Voice Reader Features:
- High-quality text-to-speech via ElevenLabs API.
- Multiple voice options (Rachel, Adam, Domi, Elli, Josh).
- Playback controls (play/pause, speed adjustment).
- Voice selection dropdown to change voices during playback.
- Progress bar showing reading progress.
- Auto-scrolling synchronized with voice reading.
- Current paragraph highlighting during reading.
Settings Features:
- Built-in ElevenLabs API key (no user input required).
- Voice selection directly in the voice controls.
- Voice preference stored in Chrome's storage API.
Style Details:
- Reader box: Fixed size (650px width, 80% height) with minimum dimensions to prevent shrinking.
- Header: Orange header (#C96442), Arial font.
- Text: Garamond font, varying sizes for different content types.
- Parallax effect: Text starts faded (opacity 0.08) and becomes visible (opacity 1.0) as you scroll.
- Transition timing: 1.0 second fade for smooth effect.
- Scroll multiplier: 1.2 (controls how quickly text appears as you scroll).
- Paragraphs shown ahead: +1 (how many paragraphs ahead to make visible).
Implementation Notes:
- ElevenLabs API key is hardcoded in the extension.
- Users don't need to sign up for ElevenLabs or provide their own API key.
- Text is sent to ElevenLabs in chunks (paragraphs, headings, etc.).
- 5000 character limit per chunk to avoid API limits.
- Platform detection is done at initialization to determine appropriate selectors.
- Extensive debugging logs help diagnose issues with content extraction.
- Multiple fallback mechanisms ensure content can be extracted even with DOM variations.
- Be aware of ElevenLabs usage limits for the API key.
Troubleshooting:
- If the extension doesn't work on a specific site, check the console logs.
- For ChatGPT, there may be DOM structure variations requiring selector adjustment.
- If no text appears in the reader, try refreshing the page or extension.
- The platform detection relies on URL matching, ensure correct URL patterns in manifest.json.
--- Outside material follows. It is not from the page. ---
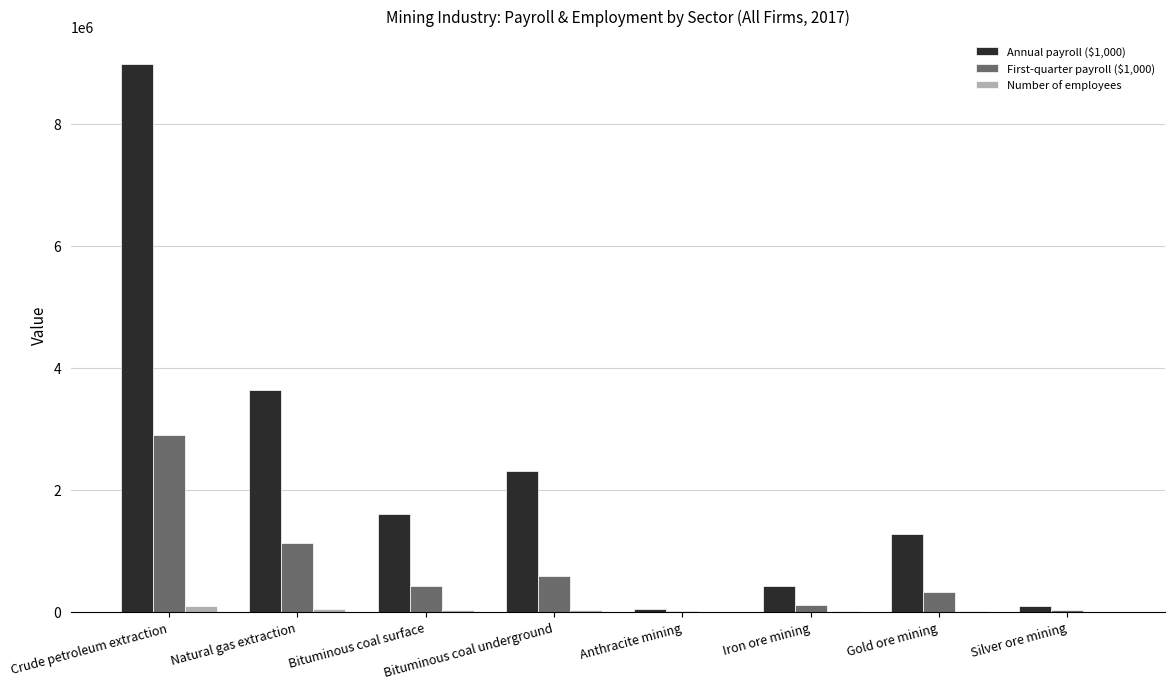

At which label does First-quarter payroll ($1,000) reach its peak?

Crude petroleum extraction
- Check browser console for detailed logs on content extraction attempts.
Future Improvements to Consider:
- Theme options (light/dark mode, different fonts).
- Save/export AI responses as text or audio files.
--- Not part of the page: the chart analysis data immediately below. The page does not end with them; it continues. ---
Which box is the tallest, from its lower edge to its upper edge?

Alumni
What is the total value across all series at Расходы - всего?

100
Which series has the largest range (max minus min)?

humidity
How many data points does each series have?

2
- Keyboard shortcuts for controlling the reader.
- More voice customization options.
- Offline text-to-speech fallback when no internet connection.
- Ability to highlight and copy text from the reader.
- Support for additional AI platforms like Bard, Anthropic, etc.
- User-configurable selectors for easier adaptation to DOM changes.
Keep in Mind:
- Extension needs to be reloaded after code changes.
- Check console for errors if something isn't working.
- Voice reading requires an active internet connection.
- Monitor ElevenLabs usage to ensure the API key remains within limits.
- AI platforms may update their DOM structure, requiring selector updates.